Lakota People’s Law Project (LPLP) was founded in 2004, upon repeated violations of the Indian Child Welfare Act. After enduring the forced removals of children from their homes, a group of grandmothers in Lakota country asked the LPLP to investigate, and help prevent further illegal action by the South Dakota's Department of Social Services. The investigation unfortunately uncovered patterns of physical and mental abuse, drugging, and neglect. This forced placement of Native children in cruel foster care was leading to high levels of youth suicide. Such atrocities resulted in the inception of the Lakota’s People’s Law Project, now a flourishing center enacting multiple campaigns for justice in Lakota Country.
Per their mission statement, the Lakota People’s Law Project is an organization partnered specifically with the Lakota people to preserve and secure indigenous culture, autonomy, and self-determination.

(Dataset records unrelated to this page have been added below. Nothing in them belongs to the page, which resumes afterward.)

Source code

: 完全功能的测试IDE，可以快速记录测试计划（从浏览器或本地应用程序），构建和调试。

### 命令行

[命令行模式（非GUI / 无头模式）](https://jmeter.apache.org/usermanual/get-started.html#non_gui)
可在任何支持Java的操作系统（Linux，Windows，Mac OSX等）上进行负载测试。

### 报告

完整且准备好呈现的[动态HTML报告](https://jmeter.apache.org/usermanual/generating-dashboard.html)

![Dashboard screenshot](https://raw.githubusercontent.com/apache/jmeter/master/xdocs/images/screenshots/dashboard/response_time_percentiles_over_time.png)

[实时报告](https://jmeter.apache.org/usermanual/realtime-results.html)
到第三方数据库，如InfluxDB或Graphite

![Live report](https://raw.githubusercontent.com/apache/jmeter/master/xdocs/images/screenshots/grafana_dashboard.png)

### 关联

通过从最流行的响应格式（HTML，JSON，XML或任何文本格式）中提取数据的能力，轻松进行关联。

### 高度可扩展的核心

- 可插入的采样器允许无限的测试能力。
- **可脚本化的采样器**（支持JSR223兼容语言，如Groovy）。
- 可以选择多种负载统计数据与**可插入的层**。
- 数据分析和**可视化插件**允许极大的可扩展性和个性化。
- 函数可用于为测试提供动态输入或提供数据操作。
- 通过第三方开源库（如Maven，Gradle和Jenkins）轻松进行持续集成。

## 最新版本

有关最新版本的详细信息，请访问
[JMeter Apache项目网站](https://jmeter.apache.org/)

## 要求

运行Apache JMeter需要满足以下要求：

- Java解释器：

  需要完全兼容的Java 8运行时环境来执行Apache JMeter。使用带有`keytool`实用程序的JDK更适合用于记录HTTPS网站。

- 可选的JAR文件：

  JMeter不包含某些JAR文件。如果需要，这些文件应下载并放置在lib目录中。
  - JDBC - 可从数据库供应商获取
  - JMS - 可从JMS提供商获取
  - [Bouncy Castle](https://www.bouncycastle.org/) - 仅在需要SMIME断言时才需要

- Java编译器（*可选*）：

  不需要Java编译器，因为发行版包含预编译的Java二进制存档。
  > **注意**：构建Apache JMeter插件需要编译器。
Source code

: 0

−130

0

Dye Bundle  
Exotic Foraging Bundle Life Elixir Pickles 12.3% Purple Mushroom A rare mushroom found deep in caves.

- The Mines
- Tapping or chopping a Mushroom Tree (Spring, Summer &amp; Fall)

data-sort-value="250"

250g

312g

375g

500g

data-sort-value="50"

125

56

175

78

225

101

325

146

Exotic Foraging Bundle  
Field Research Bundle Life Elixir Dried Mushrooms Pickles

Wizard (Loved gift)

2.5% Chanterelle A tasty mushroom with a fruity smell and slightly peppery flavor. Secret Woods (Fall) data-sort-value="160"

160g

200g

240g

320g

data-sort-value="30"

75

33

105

In 2016, the LPLP became a force to be reckoned with after the Dakota Access pipeline (DAPL) threatened to destroy the Lakota people’s sacred lands and water. Nation-wide, states are enacting laws meant to pacify or criminalize indigenous activists and the protest of pipelines. Not only does this actively ignore indigenous lands rights and treaty boundaries, but there is a terrifying potential that sacred land and water will be polluted. Amidst all of this, Tokata Iron Eyes has been crucial to the Lakota People’s Law Project campaign to stop the DAPL.
As young as twelve years old, Tokata Iron Eyes joined the fight to ensure the sacred waters of Lakota country were not polluted. One of the focal points of this fight is the need to ensure clean drinking water for indigenous people. Indeed, this is a massive issue on many reservations, where Native people experience disproportionate inaccessibility to clean drinking water.
In the fall of 2016, Tokata teamed up with the renown activist Greta Thunberg to speak at the Red Cloud Indian School, Iron Eyes’s home campus, where the two young women implored the resident youth to take to climate activism. Since the pipeline was approved, Tokata has spent her energy drawing attention to this injustice and the urgent need to act. Imploring people to take action, Tokata says,“We are at the edge of a cliff in regards to our timeline to save this planet, and the Indigenous people will be the ones to lead the movement off of the edge.”
In the fight for climate justice, The Lakota People's Law Project is primed to assist young activists like Tokata in the fight to reclaim, defend, and care for indigenous lands. In our current age of impending climate disaster, it is absolutely vital to listen to, learn from, and respect Indigenous voices — especially those young voices who will continue to shape the future of the lands on which we all live.